-------- EXERCISE MATERIAL
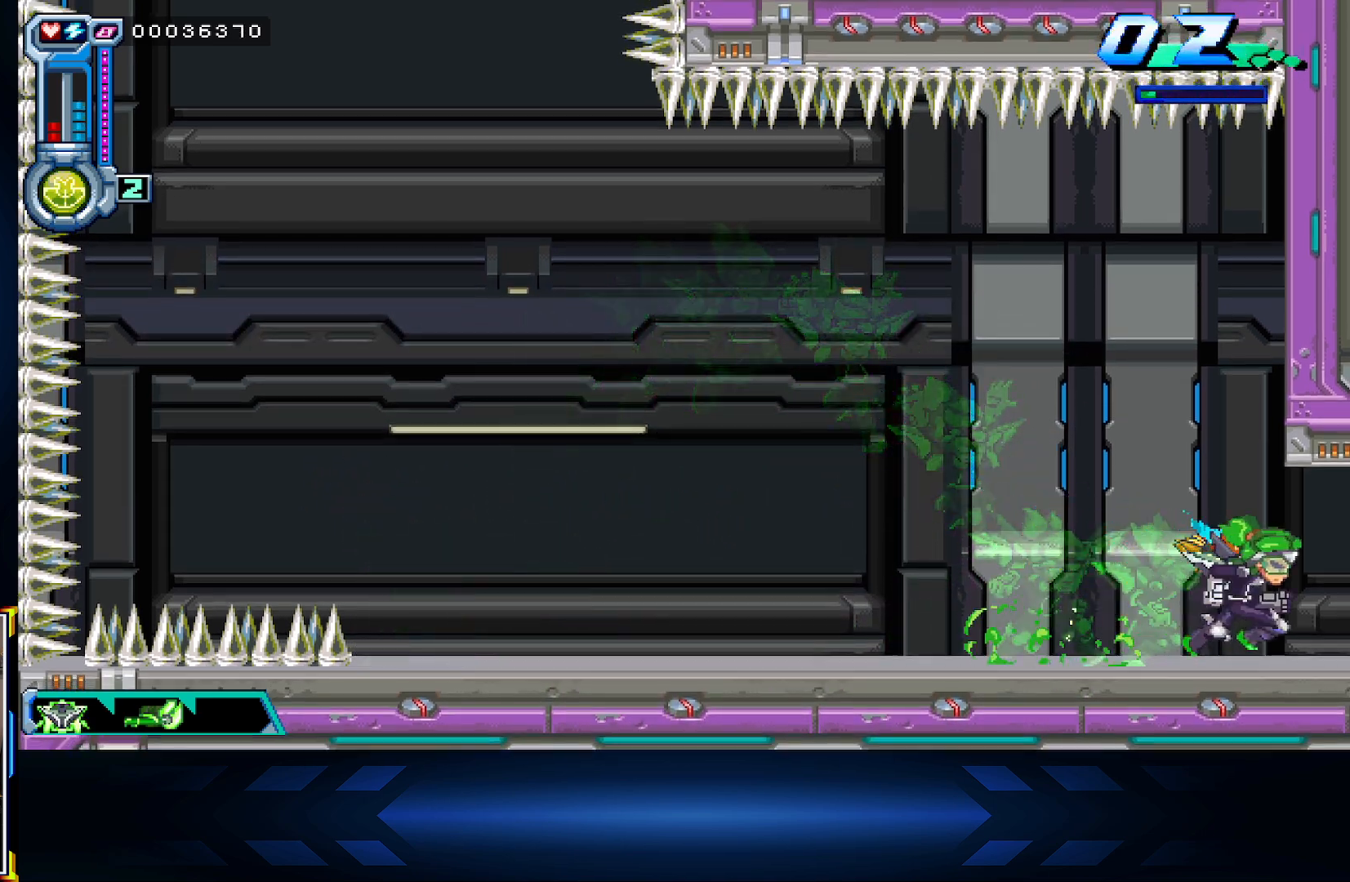
{"buttons": [], "left_stick": "right", "right_stick": "center", "events": []}
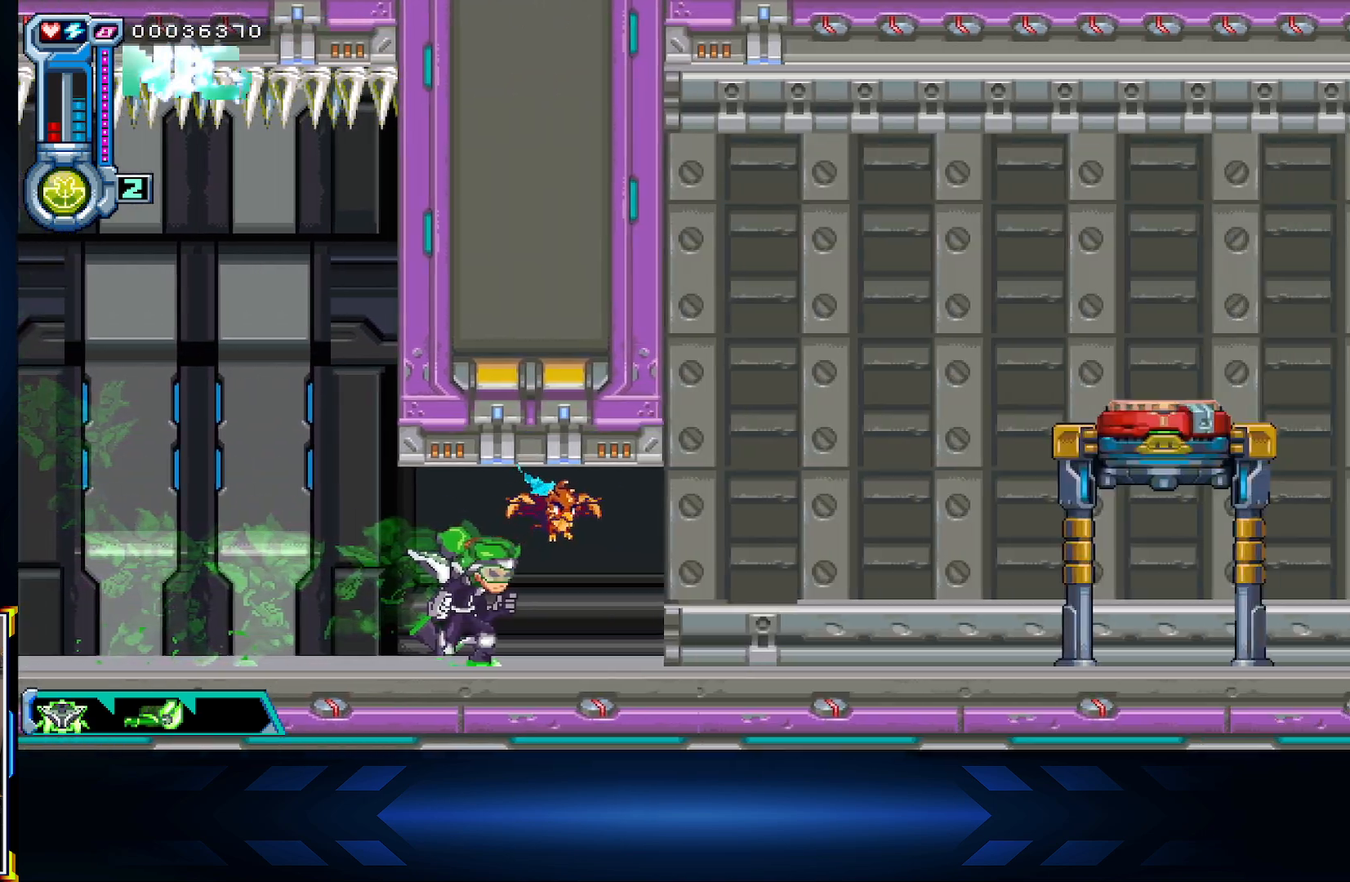
{"buttons": [], "left_stick": "right", "right_stick": "center", "events": []}
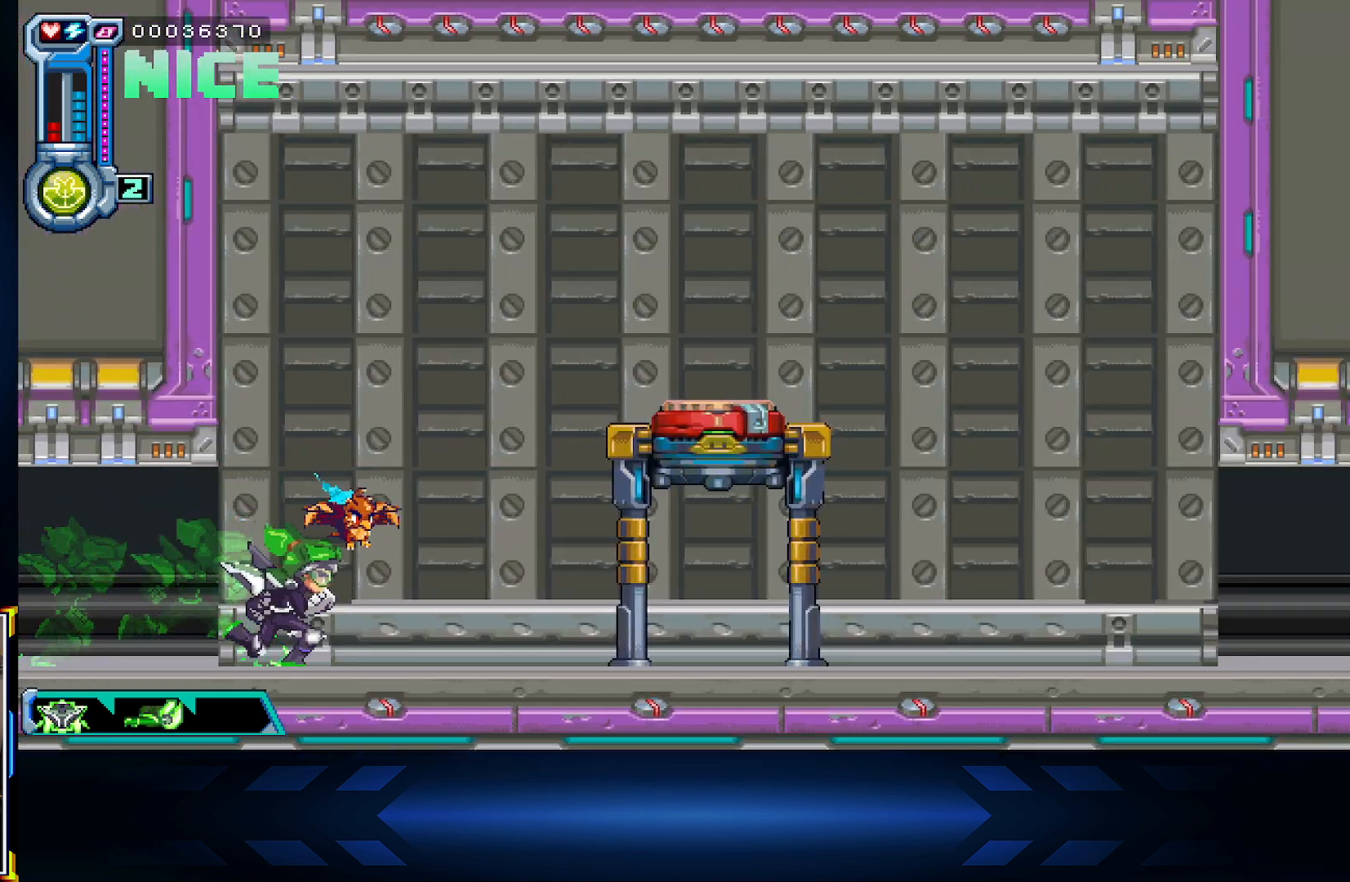
{"buttons": [], "left_stick": "right", "right_stick": "center", "events": []}
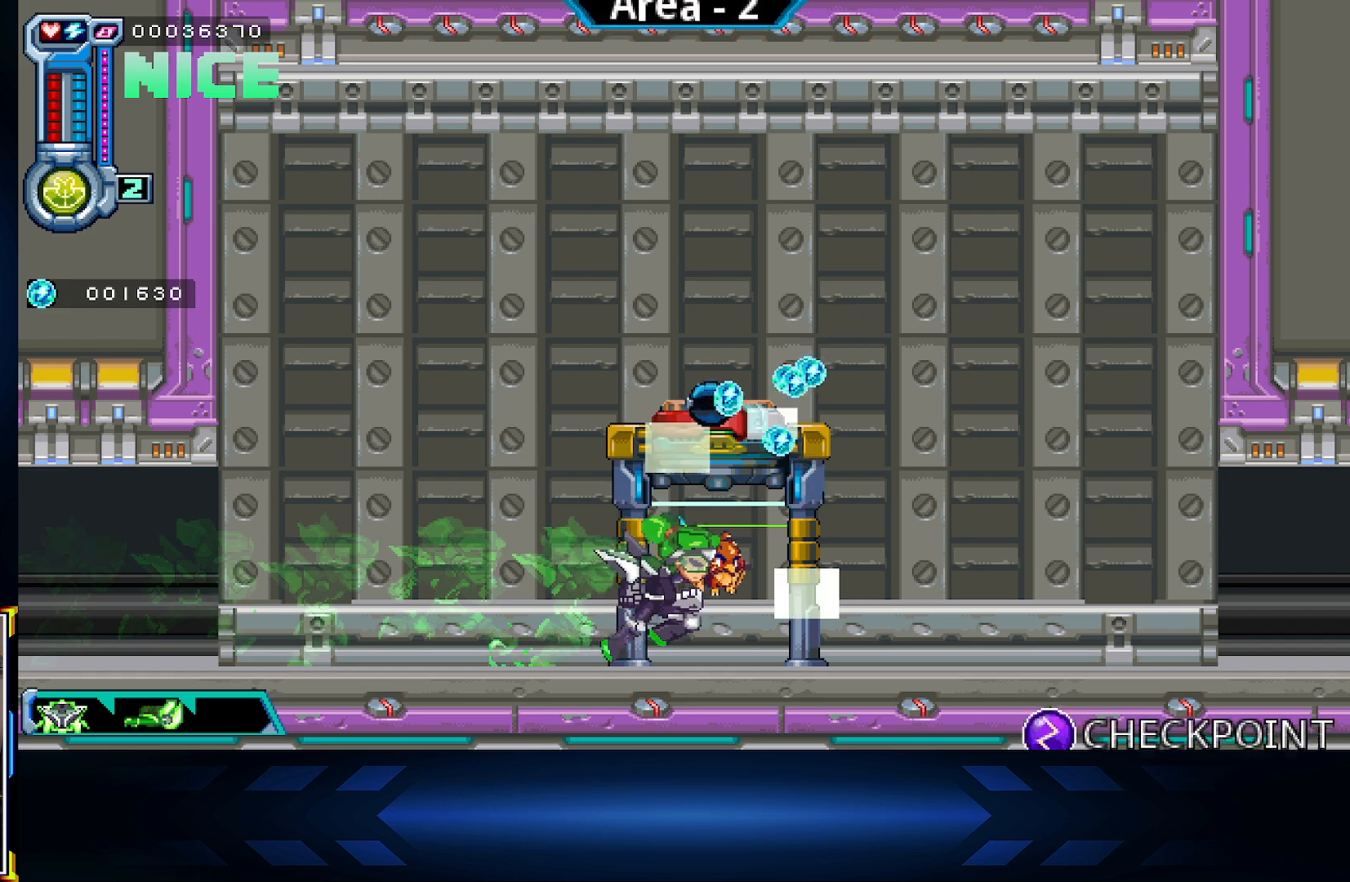
{"buttons": [], "left_stick": "center", "right_stick": "center", "events": [[100, "left_stick", "center"]]}
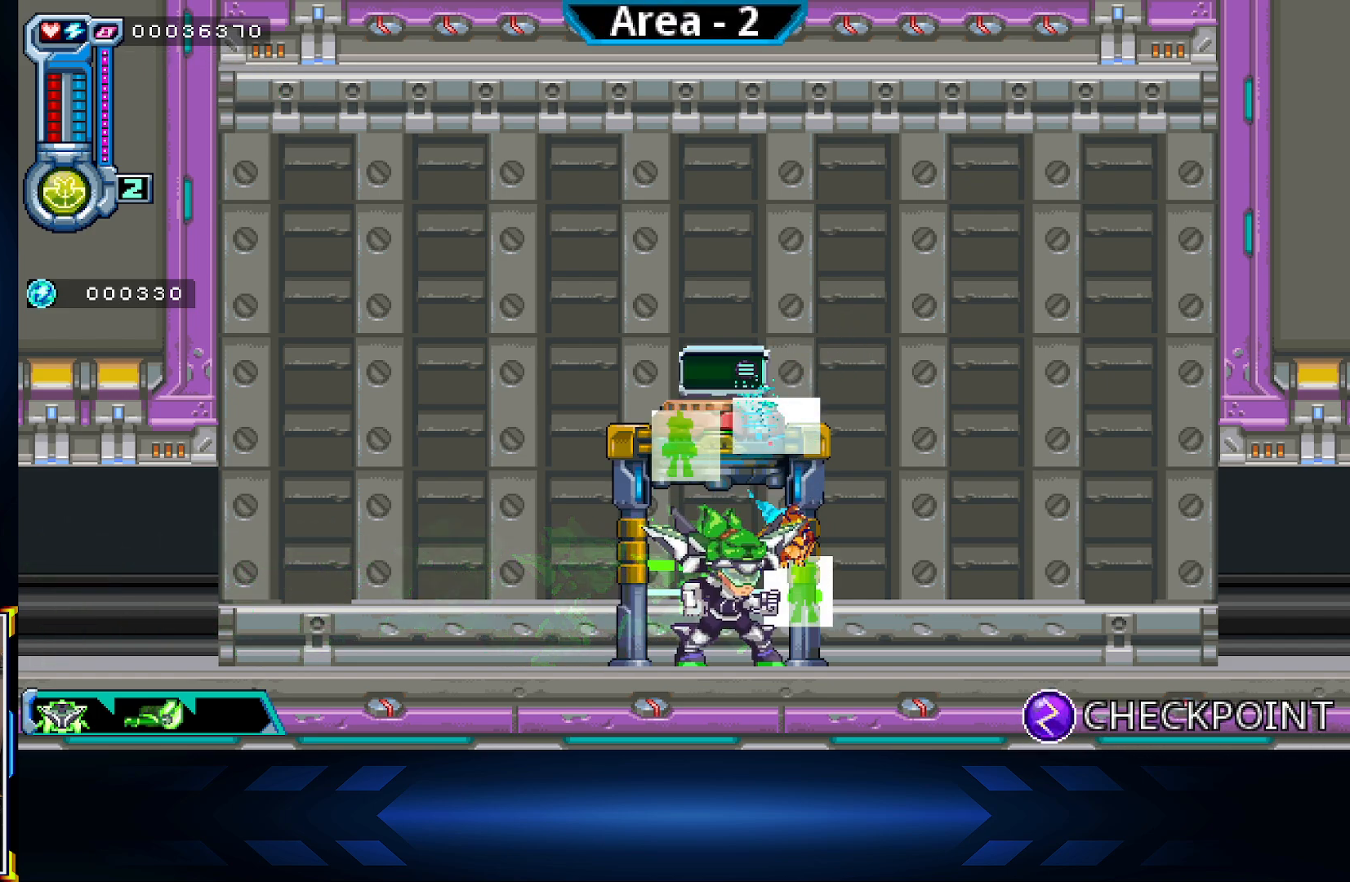
{"buttons": [], "left_stick": "center", "right_stick": "center", "events": [[117, "DPAD_UP", "down"], [283, "DPAD_UP", "up"]]}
----------------
> **WHAT IS NEEDED**
In the copy, include no pictures; otherwise transcribe the entries exactly.

> **TASK OUTPUT**
{"buttons": [], "left_stick": "right", "right_stick": "center", "events": []}
{"buttons": [], "left_stick": "right", "right_stick": "center", "events": []}
{"buttons": [], "left_stick": "right", "right_stick": "center", "events": []}
{"buttons": [], "left_stick": "center", "right_stick": "center", "events": [[100, "left_stick", "center"]]}
{"buttons": [], "left_stick": "center", "right_stick": "center", "events": [[117, "DPAD_UP", "down"], [283, "DPAD_UP", "up"]]}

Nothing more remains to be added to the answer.